> Problem to work on
The whole answer is the data below, retyped exactly.

> Data to examine
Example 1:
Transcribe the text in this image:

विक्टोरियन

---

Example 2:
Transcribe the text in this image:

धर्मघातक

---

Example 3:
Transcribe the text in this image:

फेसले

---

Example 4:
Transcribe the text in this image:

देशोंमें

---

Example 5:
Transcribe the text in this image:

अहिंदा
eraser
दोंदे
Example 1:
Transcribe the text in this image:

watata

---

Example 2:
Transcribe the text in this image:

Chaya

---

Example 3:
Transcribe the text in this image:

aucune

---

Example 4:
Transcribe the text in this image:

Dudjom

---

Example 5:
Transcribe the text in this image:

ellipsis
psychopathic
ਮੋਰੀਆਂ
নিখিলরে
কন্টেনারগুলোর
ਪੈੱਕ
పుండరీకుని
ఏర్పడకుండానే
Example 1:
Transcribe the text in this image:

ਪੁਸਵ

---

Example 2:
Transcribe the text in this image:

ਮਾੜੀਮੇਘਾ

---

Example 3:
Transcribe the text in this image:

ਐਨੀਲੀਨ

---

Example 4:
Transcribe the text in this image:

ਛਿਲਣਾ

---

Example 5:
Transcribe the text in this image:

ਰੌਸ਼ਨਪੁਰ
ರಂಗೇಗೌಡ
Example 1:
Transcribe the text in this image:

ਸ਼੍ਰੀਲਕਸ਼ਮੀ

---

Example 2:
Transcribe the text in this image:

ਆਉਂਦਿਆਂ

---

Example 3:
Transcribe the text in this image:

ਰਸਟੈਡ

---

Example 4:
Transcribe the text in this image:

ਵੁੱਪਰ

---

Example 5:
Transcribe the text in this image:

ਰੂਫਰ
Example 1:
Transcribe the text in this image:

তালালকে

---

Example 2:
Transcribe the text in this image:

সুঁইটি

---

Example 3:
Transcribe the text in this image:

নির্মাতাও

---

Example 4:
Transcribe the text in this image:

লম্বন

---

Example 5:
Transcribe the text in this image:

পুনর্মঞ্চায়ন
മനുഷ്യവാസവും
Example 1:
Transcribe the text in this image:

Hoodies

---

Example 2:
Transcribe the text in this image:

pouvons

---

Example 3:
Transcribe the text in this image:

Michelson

> Answer
Example 1:
Transcribe the text in this image:

विक्टोरियन

---

Example 2:
Transcribe the text in this image:

धर्मघातक

---

Example 3:
Transcribe the text in this image:

फेसले

---

Example 4:
Transcribe the text in this image:

देशोंमें

---

Example 5:
Transcribe the text in this image:

अहिंदा
eraser
दोंदे
Example 1:
Transcribe the text in this image:

watata

---

Example 2:
Transcribe the text in this image:

Chaya

---

Example 3:
Transcribe the text in this image:

aucune

---

Example 4:
Transcribe the text in this image:

Dudjom

---

Example 5:
Transcribe the text in this image:

ellipsis
psychopathic
ਮੋਰੀਆਂ
নিখিলরে
কন্টেনারগুলোর
ਪੈੱਕ
పుండరీకుని
ఏర్పడకుండానే
Example 1:
Transcribe the text in this image:

ਪੁਸਵ

---

Example 2:
Transcribe the text in this image:

ਮਾੜੀਮੇਘਾ

---

Example 3:
Transcribe the text in this image:

ਐਨੀਲੀਨ

---

Example 4:
Transcribe the text in this image:

ਛਿਲਣਾ

---

Example 5:
Transcribe the text in this image:

ਰੌਸ਼ਨਪੁਰ
ರಂಗೇಗೌಡ
Example 1:
Transcribe the text in this image:

ਸ਼੍ਰੀਲਕਸ਼ਮੀ

---

Example 2:
Transcribe the text in this image:

ਆਉਂਦਿਆਂ

---

Example 3:
Transcribe the text in this image:

ਰਸਟੈਡ

---

Example 4:
Transcribe the text in this image:

ਵੁੱਪਰ

---

Example 5:
Transcribe the text in this image:

ਰੂਫਰ
Example 1:
Transcribe the text in this image:

তালালকে

---

Example 2:
Transcribe the text in this image:

সুঁইটি

---

Example 3:
Transcribe the text in this image:

নির্মাতাও

---

Example 4:
Transcribe the text in this image:

লম্বন

---

Example 5:
Transcribe the text in this image:

পুনর্মঞ্চায়ন
മനുഷ്യവാസവും
Example 1:
Transcribe the text in this image:

Hoodies

---

Example 2:
Transcribe the text in this image:

pouvons

---

Example 3:
Transcribe the text in this image:

Michelson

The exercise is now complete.